This past weekend, while "enjoying" the heat wave SoCal has been slammed with in the baking discomfort of my home, I got the chance to watch Apocalypse Now. By the end of it, I was gifted with something rarely offered with today's fare of comic book guys, 60's TV reinterpretations, and 35+ ladies living the single life: perspective.
Yes, it was my first time watching the movie. I'm 24, the war in 'Nam didn't affect any of my family members directly and I hadn't heard much about it to pique my interest. And despite all of the sideways looks I got when I told people that I got to see Apocalypse Now for the first time, I'm glad I saw it when I did.
After being enlightened on the truth of the Vietnam War – why it began, why it continued, and how America fell victim to a heart of darkness – and seeing this film, I saw the present war in a completely different light. Sure I was always against it from a moral and ethical standpoint, but I hadn't really considered it's affect on the men and women actually fighting in it. I also never considered the parallels that exist between Vietnam and the more recent situation in Iraq.
I believe that a good portion of the general public knows that people on "our side" are responsible for the rise of Saddam Hussein in the 1960's and 1970's only to do a complete 180˚ when he ceased to be useful. I wonder if they remember a similar situation happening with the Viet Cong (or Viet Minh at the time) – an organization that the US helped to build up only to tear down when they no longer fit in with what we thought was best. The order of the day in those decades was fighting the spread of Communism. Today, it's oil. Let's not kid ourselves by thinking this new "war" is about anything else.
I could bog you down with facts, figures, and peak oil (the (not-so-new) explanation for gas prices and why they won't come down), but I don't think anyone wants to hear about it. Too doomsday I guess. What sucks is the idea that this country needs to control, or at least consume, the majority of all the oil that is left in the world and that that oil is underneath Iraq is responsible for the deaths of countless Iraqis and thousands of American soldiers.
What really sucks is that a lot of those soldiers are committing suicide.
When I was first made aware that 1,000 soldiers have killed themselves after returning home from Iraq, I could only naively imagine why. After Apocalypse Now, I have a much better understanding. I can also believe that the number reported could be a low one as they only account for veterans and not soldiers on active duty.
Imagine for a moment what these soldiers see and do at the commands of higher officers and the hands of suicide bombers (or just watch the movie) - villages completely laid to waste, men, women and children killed mercilessly, and countless bombings all over the country. After chewing on that, consider that then they realize what all of the horror is happening for. Not to save us from terrorism (remember, there weren't any WMDs there), not to save us from Saddam (he's dead), not to find Osama (last time I checked, he wasn't an Iraqi). They realize that it's for black gold. Texas tea. The last bits of what took millions of years to produce.

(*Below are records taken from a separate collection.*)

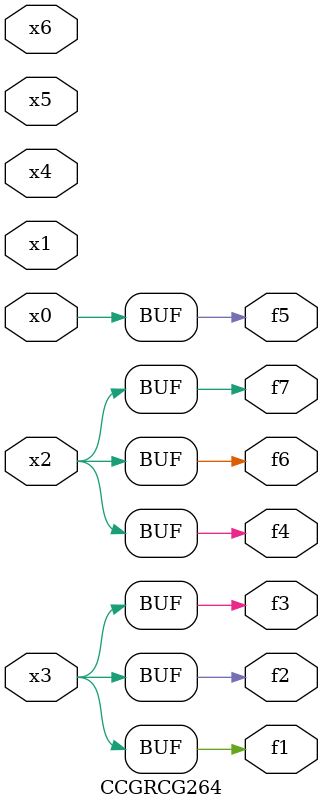
<source format=v>
module CCGRCG264(
	input x0, x1, x2, x3, x4, x5, x6,
	output f1, f2, f3, f4, f5, f6, f7
);
	assign f1 = x3;
	assign f2 = x3;
	assign f3 = x3;
	assign f4 = x2;
	assign f5 = x0;
	assign f6 = x2;
	assign f7 = x2;
endmodule

</source>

What do you do when you realize that you're basically the muscle of Corporate America and that your commander-in-chief thought it best to risk your life on multiple occasions so that rich men can get richer by controlling oil in a country thousands of miles away? Some opt for suicide, some turn into Colonel Kurtz, and some realize that they aren't fit for civilian life and go crazy. Post traumatic stress is what they call it.
When growing up and learning the histories of the countries of the world, one comes to view a war as something that results from two or more countries having a legitimate problem with each other – imperialism gone wrong, colonialism gone wrong, assassinations, etc. As of late, however, it seems that we have been entering "wars" under the guise of ideas and speculation when we're really trying to take something from someone because we need it. On one level it's robbery. On another, it's tantamount to rape.
But it's only the third world, so it doesn't matter that much anyway.
And you wonder why certain vets yell out "God damn America" in church. I'm not surprised. We have committed some of the most atrocious crimes against other countries over the decades and have turned a blind eye to our soldiers for just as long save those yellow ribbons on the backs of the SUVs of suburbia. How much are we really supporting them? Really?
I'm lucky to be an American. I'm not so sure if I'm proud of it.